EXERCISE DIRECTIONS: Copy the rows below word for word, from the start of the rows through the line containing "determined by: Wagner, W.", including that line. Leave the pictures out of your answer.

---------- INPUT ----------

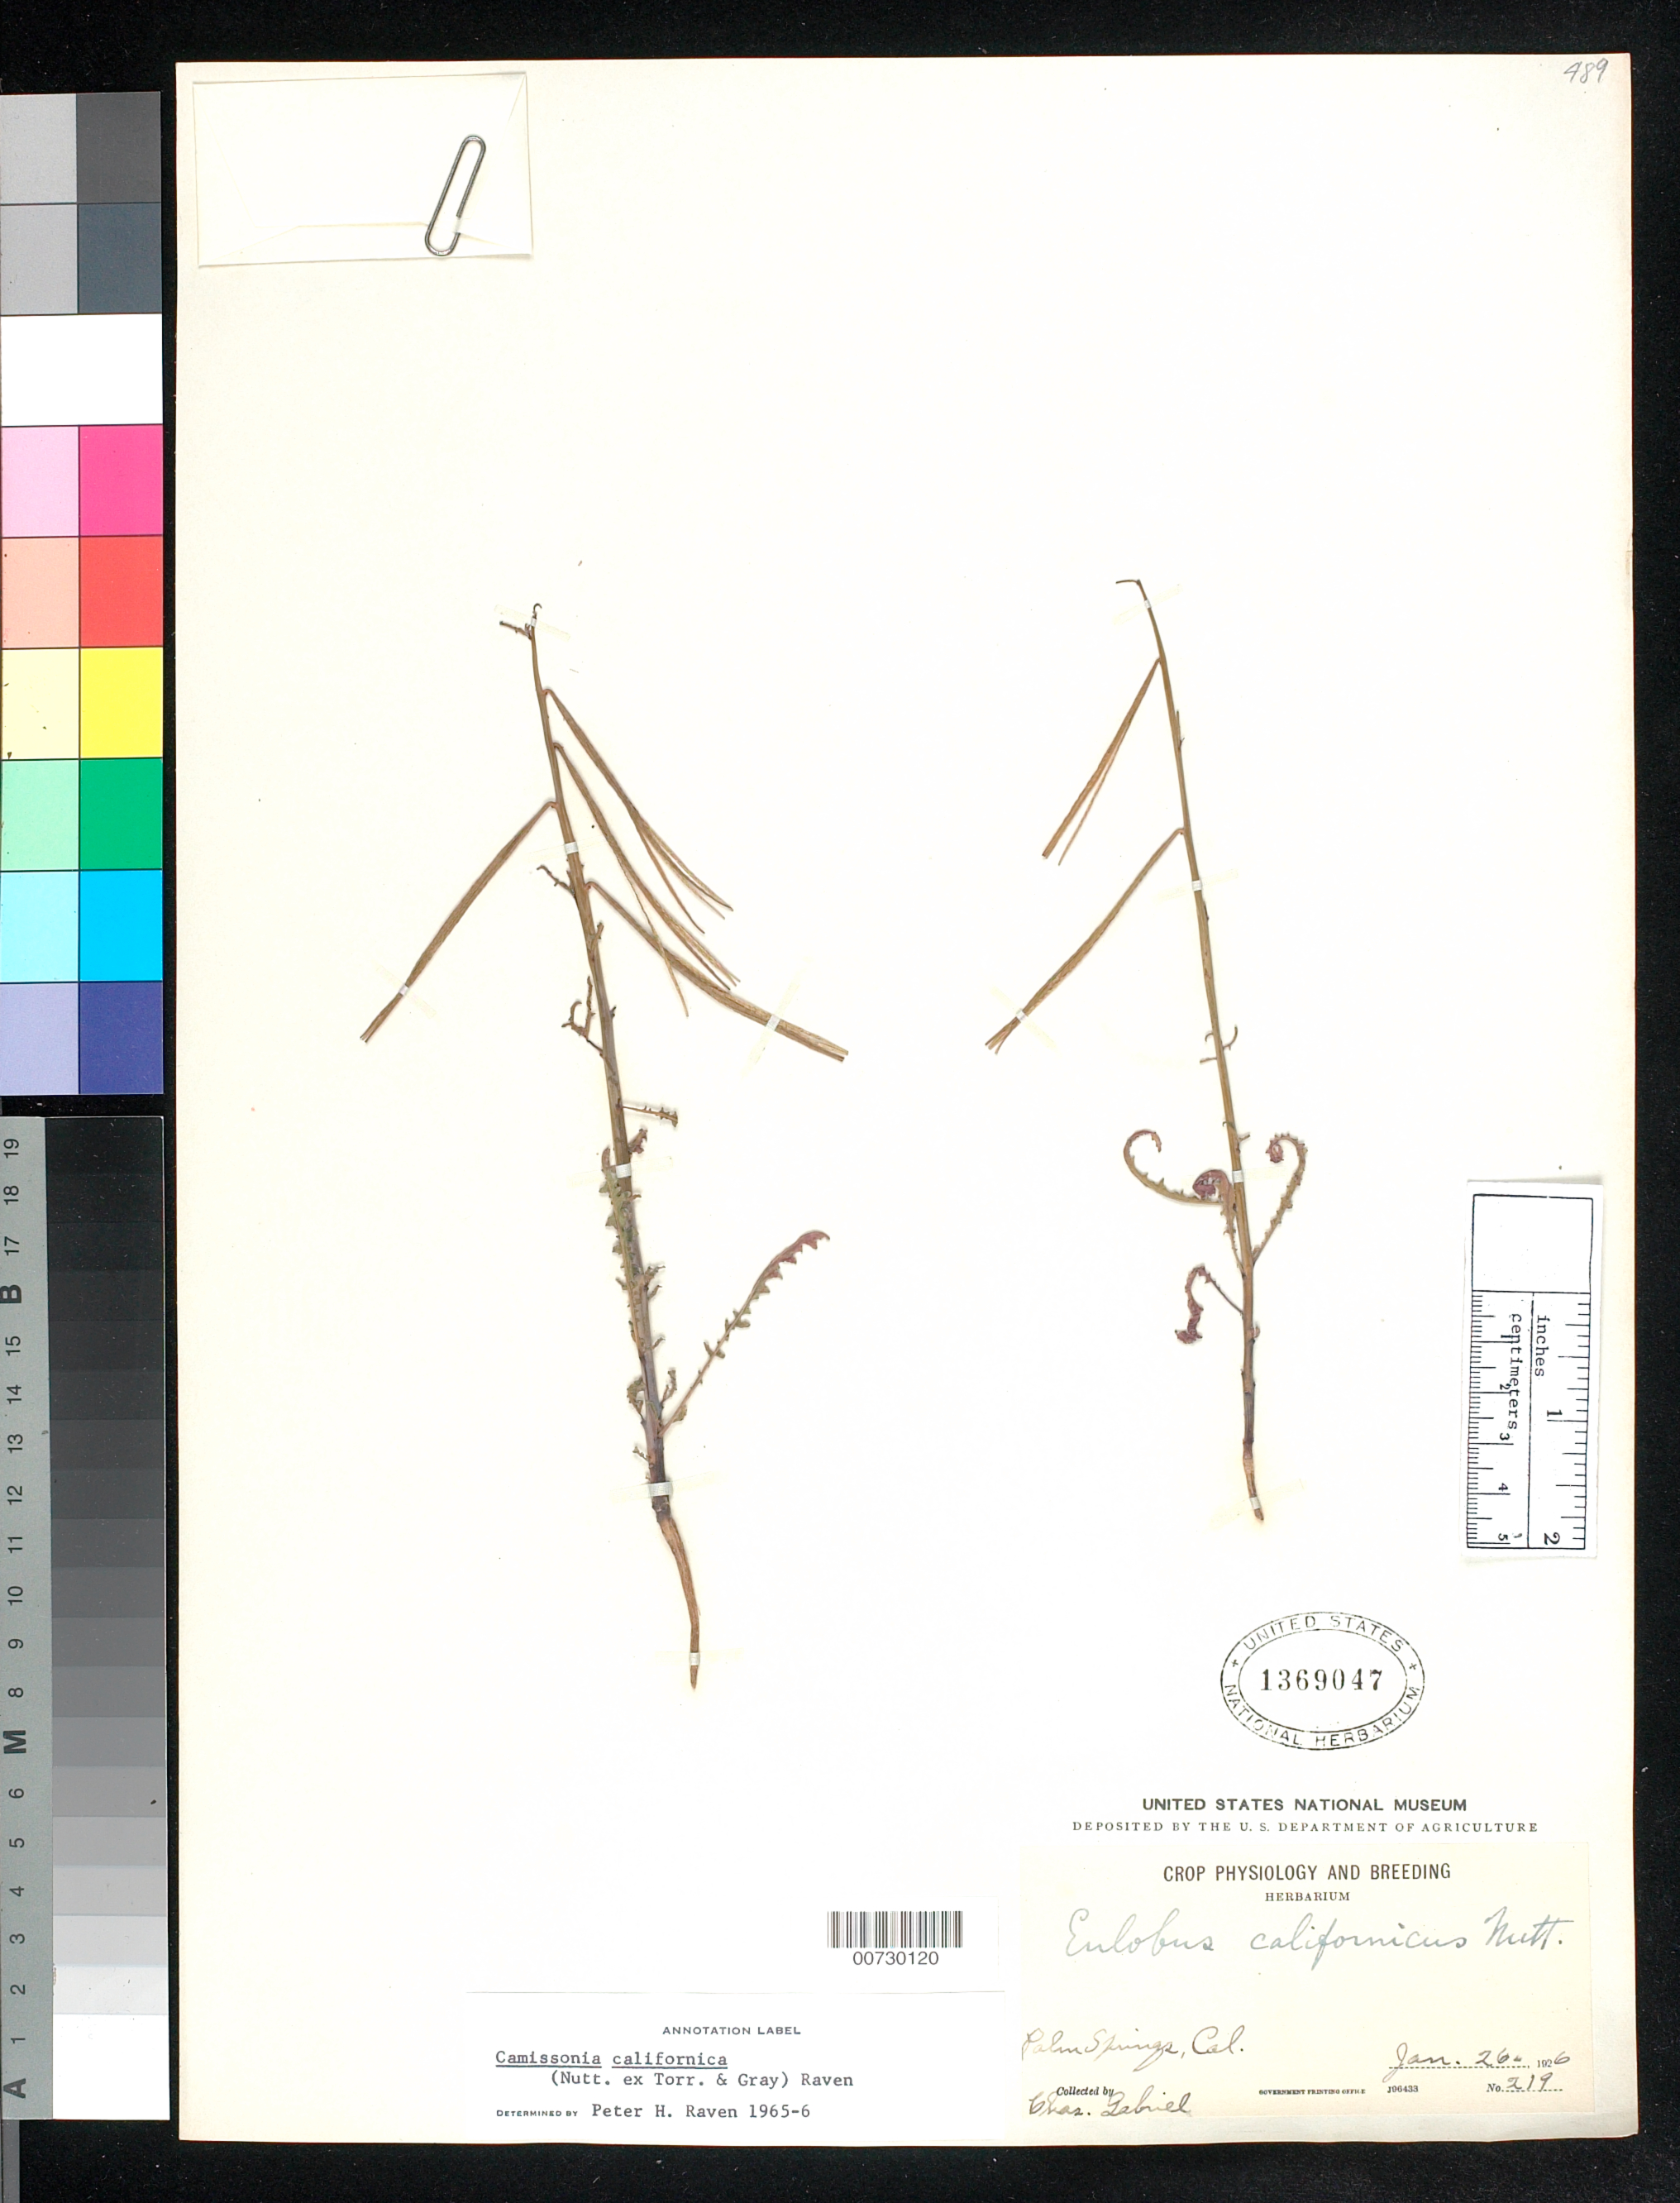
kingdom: Plantae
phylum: Tracheophyta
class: Magnoliopsida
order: Myrtales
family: Onagraceae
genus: Eulobus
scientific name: Eulobus californicus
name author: Nutt. ex Torr. & A. Gray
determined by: Wagner, W. L., (BOT), Smithsonian Institution - National Museum of Natural History (UNITED STATES)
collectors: C. Gabriel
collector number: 219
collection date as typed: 26 Jan 1926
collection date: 1926-01-26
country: United States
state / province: California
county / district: Riverside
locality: Palm Springs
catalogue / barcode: US 1369047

----------

COMPLETED TASK:
kingdom: Plantae
phylum: Tracheophyta
class: Magnoliopsida
order: Myrtales
family: Onagraceae
genus: Eulobus
scientific name: Eulobus californicus
name author: Nutt. ex Torr. & A. Gray
determined by: Wagner, W. L., (BOT), Smithsonian Institution - National Museum of Natural History (UNITED STATES)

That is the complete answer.